(What you will do): Look below for the line with "market correction" and the line with "February 14, 2025". Copy exactly those two lines and every line between, but not the pictures.

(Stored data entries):
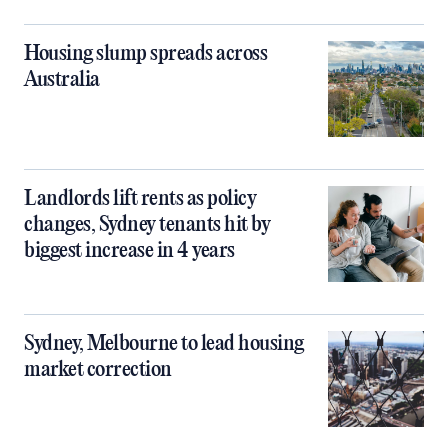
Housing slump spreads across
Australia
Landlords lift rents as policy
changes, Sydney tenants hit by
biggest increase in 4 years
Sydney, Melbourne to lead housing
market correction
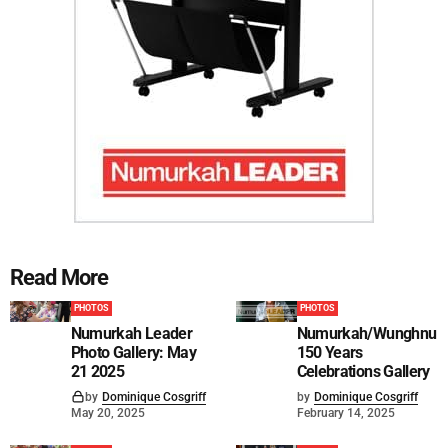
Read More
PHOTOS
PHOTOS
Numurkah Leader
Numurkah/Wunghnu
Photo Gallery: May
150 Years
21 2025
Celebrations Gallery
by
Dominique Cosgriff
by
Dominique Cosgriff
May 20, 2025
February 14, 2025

---

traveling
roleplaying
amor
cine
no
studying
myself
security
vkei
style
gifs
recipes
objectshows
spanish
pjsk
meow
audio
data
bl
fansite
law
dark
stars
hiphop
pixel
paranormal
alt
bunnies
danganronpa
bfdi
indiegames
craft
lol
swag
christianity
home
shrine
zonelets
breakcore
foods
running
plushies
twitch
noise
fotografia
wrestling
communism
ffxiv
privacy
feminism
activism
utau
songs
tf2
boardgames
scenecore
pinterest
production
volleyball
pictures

(Written response):
market correction
Read More
PHOTOS
PHOTOS
Numurkah Leader
Numurkah/Wunghnu
Photo Gallery: May
150 Years
21 2025
Celebrations Gallery
by
Dominique Cosgriff
by
Dominique Cosgriff
May 20, 2025
February 14, 2025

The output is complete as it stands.